──────── Text excerpt

Rt-validator --check on upgrade from 4.8.14 to 4.0.7

Good day all.

I’m busy upgrading a large RT instance (63701.5MB) from version 4.8.14
to 4.0.7.

As part of the upgrading documentation is this section :

"Unique names are now enforced for user defined groups. New groups
cannot be created with a duplicate name and existing groups cannot be
renamed to an in-use name. The admin interface will warn about
existing groups with duplicate names. Although the groups will still
function, some parts of the interface (rights management, subgroup
membership) may not work as expected with duplicate names. Running

/opt/rt4/sbin/rt-validator --check

will report duplicate group names, and running it with --resolve will
fix duplicates by appending the group id to the name."

The query “SELECT s.id, s.id FROM Tickets s LEFT JOIN Groups t ON
(s.id = t.Instance) AND ( t.Domain = ‘RT::Ticket-Role’ ) WHERE t.id IS
NULL AND s.id IS NOT NULL” has now been running for 424101 seconds
(117 hours) and still going.

────────────────

▶ Activity
Continue the forum post about running rt-validator during the RT upgrade, starting after its last sentence.

──────── Data supplied

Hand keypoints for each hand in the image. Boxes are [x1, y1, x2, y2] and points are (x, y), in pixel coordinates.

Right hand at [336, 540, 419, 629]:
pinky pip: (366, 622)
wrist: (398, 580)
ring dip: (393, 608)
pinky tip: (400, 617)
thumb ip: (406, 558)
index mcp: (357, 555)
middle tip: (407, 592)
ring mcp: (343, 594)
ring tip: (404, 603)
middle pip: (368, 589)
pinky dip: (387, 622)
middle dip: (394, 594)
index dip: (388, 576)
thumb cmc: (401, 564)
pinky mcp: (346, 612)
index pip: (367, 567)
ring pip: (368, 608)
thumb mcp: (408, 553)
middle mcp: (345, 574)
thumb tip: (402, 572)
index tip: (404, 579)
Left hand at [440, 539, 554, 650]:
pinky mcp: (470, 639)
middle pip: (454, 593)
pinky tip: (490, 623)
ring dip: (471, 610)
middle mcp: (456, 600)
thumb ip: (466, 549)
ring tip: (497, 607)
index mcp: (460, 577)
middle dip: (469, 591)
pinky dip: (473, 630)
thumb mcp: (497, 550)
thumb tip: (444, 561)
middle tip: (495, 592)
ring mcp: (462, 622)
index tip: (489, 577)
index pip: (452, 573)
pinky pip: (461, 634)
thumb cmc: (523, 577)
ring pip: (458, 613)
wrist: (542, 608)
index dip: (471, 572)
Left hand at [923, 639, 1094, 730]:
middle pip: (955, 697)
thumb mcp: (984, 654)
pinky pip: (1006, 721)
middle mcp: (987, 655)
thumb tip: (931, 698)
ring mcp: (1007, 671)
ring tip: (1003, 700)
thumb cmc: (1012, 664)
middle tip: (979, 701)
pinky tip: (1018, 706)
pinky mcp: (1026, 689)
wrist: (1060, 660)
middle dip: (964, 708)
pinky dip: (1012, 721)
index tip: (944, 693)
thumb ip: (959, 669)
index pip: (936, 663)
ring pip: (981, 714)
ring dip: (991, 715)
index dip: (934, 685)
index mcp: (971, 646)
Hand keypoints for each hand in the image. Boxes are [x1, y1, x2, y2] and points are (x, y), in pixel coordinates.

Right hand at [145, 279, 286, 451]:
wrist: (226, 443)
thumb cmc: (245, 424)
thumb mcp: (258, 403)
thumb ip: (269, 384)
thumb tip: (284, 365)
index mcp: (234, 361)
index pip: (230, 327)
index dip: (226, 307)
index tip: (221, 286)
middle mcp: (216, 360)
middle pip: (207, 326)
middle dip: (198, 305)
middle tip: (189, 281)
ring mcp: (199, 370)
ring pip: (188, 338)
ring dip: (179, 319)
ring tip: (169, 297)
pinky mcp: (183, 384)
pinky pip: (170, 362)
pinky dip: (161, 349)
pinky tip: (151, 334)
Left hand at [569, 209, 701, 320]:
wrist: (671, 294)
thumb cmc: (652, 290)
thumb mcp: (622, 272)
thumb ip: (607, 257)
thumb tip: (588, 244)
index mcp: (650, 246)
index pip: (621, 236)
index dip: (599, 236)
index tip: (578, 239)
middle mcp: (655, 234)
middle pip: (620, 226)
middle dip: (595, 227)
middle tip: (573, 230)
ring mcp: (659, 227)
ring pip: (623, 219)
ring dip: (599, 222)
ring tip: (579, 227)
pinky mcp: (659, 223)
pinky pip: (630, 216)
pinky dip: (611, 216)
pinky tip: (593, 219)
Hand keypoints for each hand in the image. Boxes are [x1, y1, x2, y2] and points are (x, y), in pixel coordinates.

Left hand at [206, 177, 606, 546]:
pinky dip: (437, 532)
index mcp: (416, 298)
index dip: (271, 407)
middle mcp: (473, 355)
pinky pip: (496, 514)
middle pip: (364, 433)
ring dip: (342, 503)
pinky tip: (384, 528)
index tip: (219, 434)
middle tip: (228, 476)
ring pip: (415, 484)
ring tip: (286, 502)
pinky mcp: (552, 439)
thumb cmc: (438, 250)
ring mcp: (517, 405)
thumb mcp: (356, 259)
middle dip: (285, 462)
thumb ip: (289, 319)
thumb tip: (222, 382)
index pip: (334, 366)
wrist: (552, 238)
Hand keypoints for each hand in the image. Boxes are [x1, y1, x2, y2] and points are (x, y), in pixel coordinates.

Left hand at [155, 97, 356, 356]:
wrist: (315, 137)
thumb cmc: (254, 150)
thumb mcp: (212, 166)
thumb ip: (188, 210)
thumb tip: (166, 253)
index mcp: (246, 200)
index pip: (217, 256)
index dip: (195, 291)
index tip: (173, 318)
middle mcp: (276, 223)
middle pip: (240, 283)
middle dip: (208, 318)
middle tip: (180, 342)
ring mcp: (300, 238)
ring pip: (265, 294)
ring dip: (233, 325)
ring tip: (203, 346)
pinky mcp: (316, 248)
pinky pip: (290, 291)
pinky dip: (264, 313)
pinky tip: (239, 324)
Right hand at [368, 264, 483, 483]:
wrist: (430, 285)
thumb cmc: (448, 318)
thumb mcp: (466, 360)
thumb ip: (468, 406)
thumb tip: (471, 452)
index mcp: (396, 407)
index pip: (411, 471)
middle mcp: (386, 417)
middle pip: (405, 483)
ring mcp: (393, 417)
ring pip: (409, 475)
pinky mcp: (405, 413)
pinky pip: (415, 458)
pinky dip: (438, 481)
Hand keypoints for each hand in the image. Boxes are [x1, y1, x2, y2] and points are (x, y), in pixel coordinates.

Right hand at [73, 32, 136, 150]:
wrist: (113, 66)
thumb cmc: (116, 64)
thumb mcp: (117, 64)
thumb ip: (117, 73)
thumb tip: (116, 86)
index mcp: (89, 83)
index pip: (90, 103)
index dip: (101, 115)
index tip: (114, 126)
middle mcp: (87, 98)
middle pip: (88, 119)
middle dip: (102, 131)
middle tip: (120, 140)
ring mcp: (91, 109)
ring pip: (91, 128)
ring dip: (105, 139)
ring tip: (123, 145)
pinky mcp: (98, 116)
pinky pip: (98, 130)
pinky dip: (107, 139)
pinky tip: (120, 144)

────────────────

▶ Reply to the exercise
The tables sizes are :

Tickets : 1121969
Groups : 4558465

Since it’s a single thread it’s using only one CPU on the 2 CPU
machine. and memory is not having any impact (1150MB of 4096MB used)

The question is where to from here.

  • Is there a way to archive tickets but still have them accessible and
    searchable to speed this up? extension maybe ?
  • Is there a way to speed up the query ?

any other suggestions or things I’m overlooking ?

Regards
Henti

The query “SELECT s.id, s.id FROM Tickets s LEFT JOIN Groups t ON
(s.id = t.Instance) AND ( t.Domain = ‘RT::Ticket-Role’ ) WHERE t.id IS
NULL AND s.id IS NOT NULL” has now been running for 424101 seconds
(117 hours) and still going.

Note that this query is for other integrity checks, not the unique group
names. rt-validator is a general purpose database integrity checker and
fixer; unique group name checking is just part of it that was added in 4.0.

You can safely skip running rt-validator if you’re not concerned about
database integrity, and simply verify your group names manually in Tools
→ Configuration → Groups.

The question is where to from here.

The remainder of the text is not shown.